The U.S. Supreme Court granted an unusually quick hearing on President Donald Trump’s sweeping tariffs Tuesday, putting a policy at the centre of his economic agenda squarely before the nation’s highest court.
The justices will hear the case in November — a lightning-fast timetable by the court’s standards — and rule sometime after. The tariffs will remain in place in the meantime.
The court agreed to take up an appeal from the Trump administration after lower courts found most of his tariffs illegal.
The small businesses and states that challenged them also agreed to the accelerated timetable.

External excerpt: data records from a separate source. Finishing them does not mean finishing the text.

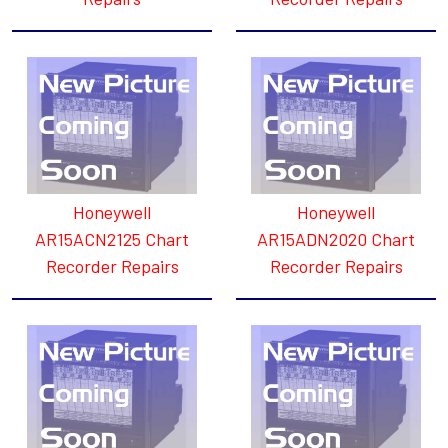
Honeywell
Honeywell
AR15ACN2125 Chart
AR15ADN2020 Chart
Recorder Repairs
Recorder Repairs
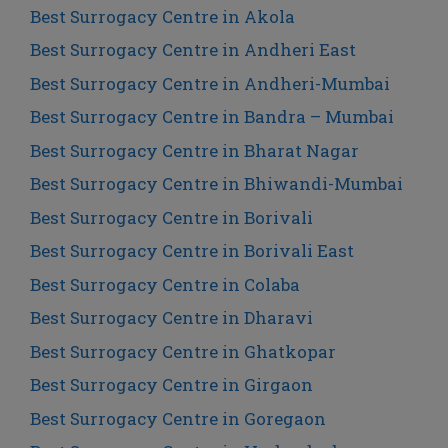
Best Surrogacy Centre in Akola
Best Surrogacy Centre in Andheri East
Best Surrogacy Centre in Andheri-Mumbai
Best Surrogacy Centre in Bandra – Mumbai
Best Surrogacy Centre in Bharat Nagar
Best Surrogacy Centre in Bhiwandi-Mumbai
Best Surrogacy Centre in Borivali
Best Surrogacy Centre in Borivali East
Best Surrogacy Centre in Colaba
Best Surrogacy Centre in Dharavi
Best Surrogacy Centre in Ghatkopar
Best Surrogacy Centre in Girgaon
Best Surrogacy Centre in Goregaon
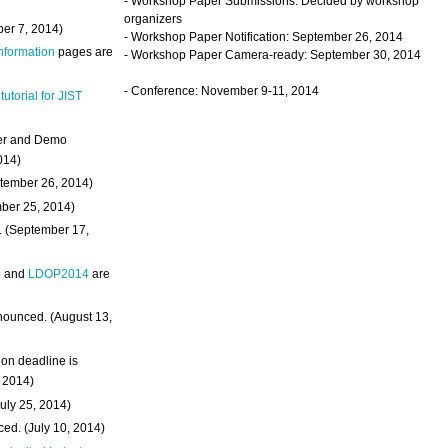
- Workshop Paper Submissions: Decided by workshop
organizers
ber 7, 2014)
- Workshop Paper Notification: September 26, 2014
Information
pages are
- Workshop Paper Camera-ready: September 30, 2014
- Conference: November 9-11, 2014
 tutorial for JIST
ter and Demo
014)
ptember 26, 2014)
mber 25, 2014)
. (September 17,
4
and
LDOP2014
are
nounced. (August 13,
on deadline is
, 2014)
uly 25, 2014)
ed. (July 10, 2014)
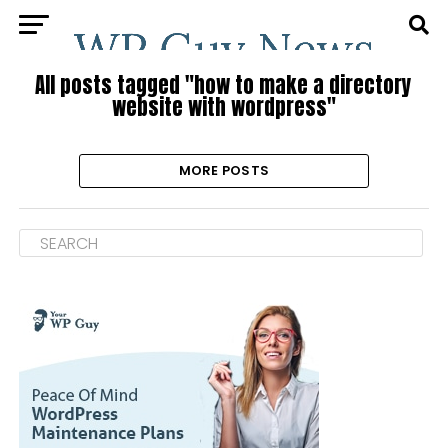
All posts tagged "how to make a directory
website with wordpress"
MORE POSTS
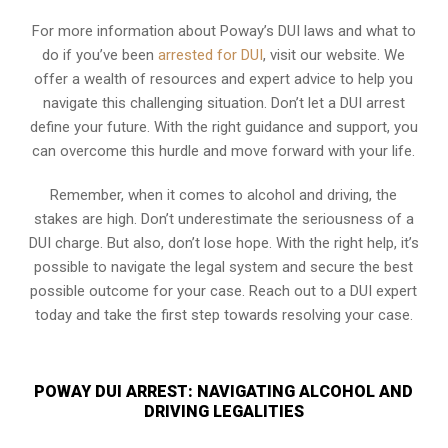
For more information about Poway’s DUI laws and what to
do if you’ve been
arrested for DUI
, visit our website. We
offer a wealth of resources and expert advice to help you
navigate this challenging situation. Don’t let a DUI arrest
define your future. With the right guidance and support, you
can overcome this hurdle and move forward with your life.
Remember, when it comes to alcohol and driving, the
stakes are high. Don’t underestimate the seriousness of a
DUI charge. But also, don’t lose hope. With the right help, it’s
possible to navigate the legal system and secure the best
possible outcome for your case. Reach out to a DUI expert
today and take the first step towards resolving your case.
POWAY DUI ARREST: NAVIGATING ALCOHOL AND
DRIVING LEGALITIES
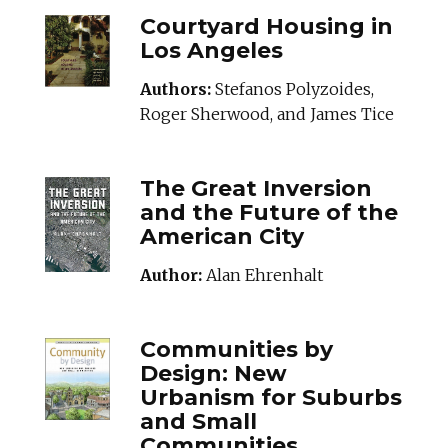
COURTYARDHOUSI
Courtyard Housing in
Los Angeles
Authors:
Stefanos Polyzoides,
Roger Sherwood, and James Tice
THEGREATINVERSI
The Great Inversion
and the Future of the
American City
Author:
Alan Ehrenhalt
COMMUNITIESBYDE
Communities by
Design: New
Urbanism for Suburbs
and Small
Communities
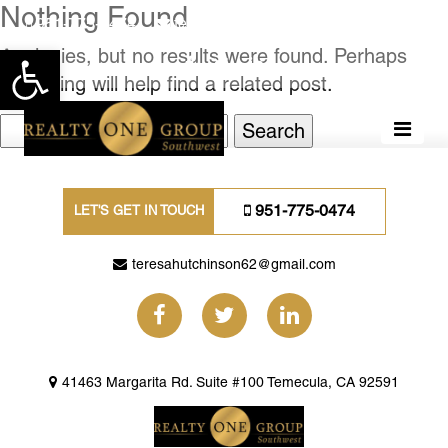
Nothing Found
951-775-0474
teresahutchinson62@gmail.com
Apologies, but no results were found. Perhaps
Open toolbar
searching will help find a related post.
Search
for:
951-775-0474
LET'S GET IN TOUCH
teresahutchinson62@gmail.com
41463 Margarita Rd. Suite #100 Temecula, CA 92591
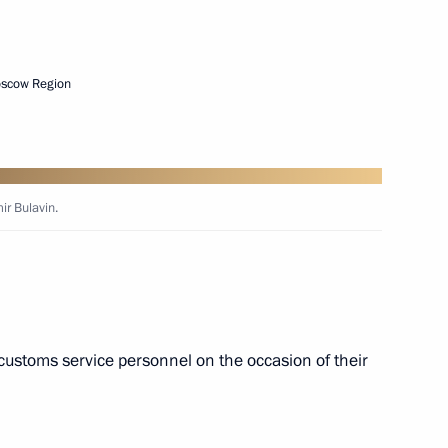
 tar deliveries to Armenia
oscow Region
 Day
ir Bulavin.
stoms Service Vladimir Bulavin
customs service personnel on the occasion of their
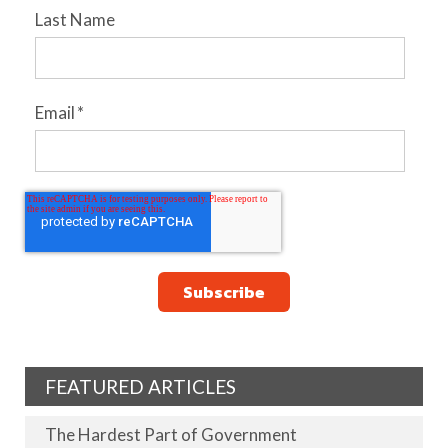
Last Name
Email
*
FEATURED ARTICLES
The Hardest Part of Government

They say Trump’s import taxes on goods from almost every country have nearly driven their businesses to bankruptcy. “Congress, not the President alone, has the power to impose tariffs,” attorney Jeffrey Schwab with the Liberty Justice Center said.
Two lower courts agreed Trump didn’t have the power to impose all the tariffs under an emergency powers law, though a divided appeals court left them in place.
The Trump administration asked the justices to intervene quickly, arguing the law gives him the power to regulate imports and striking down the tariffs would put the country on “the brink of economic catastrophe.”
The case will come before a court reluctant to check Trump’s extraordinary flex of executive power. One key question is whether the justices’ own expansive view of presidential authority allows for Trump’s tariffs without the explicit approval of Congress, which the Constitution endows with the power to levy tariffs. Three of the justices on the conservative-majority court were nominated by Trump in his first term.
While the tariffs and their erratic rollout have raised fears of higher prices and slower economic growth, Trump has also used them to pressure other countries into accepting new trade deals. Revenue from tariffs totalled US$159 billion by late August, more than double what it was a year earlier.
Solicitor General D. John Sauer argued lower court rulings are already affecting those negotiations. If the tariffs are struck down, the U.S. Treasury may have to refund some of the import taxes it collected, administration officials said. A ruling against them could even threaten the nation’s ability to reduce the flow of fentanyl and efforts to end Russia’s war against Ukraine, Sauer argued.
The administration did win over four appeals court judges who found the 1977 International Emergency Economic Powers Act, or IEEPA, lets the president regulate imports during emergencies without explicit limits. In recent decades, Congress has ceded some tariff authority to the president, and Trump has made the most of the power vacuum.
The case involves two sets of import taxes, both justified by Trump declaring a national emergency: the tariffs first announced in April and those from February on imports from Canada, China and Mexico.
It does not include his levies on foreign steel, aluminum and autos, or the tariffs Trump imposed on China in his first term that were kept by Democratic President Joe Biden.
Trump can impose tariffs under other laws, but those have more restrictions on the speed and severity with which he could act.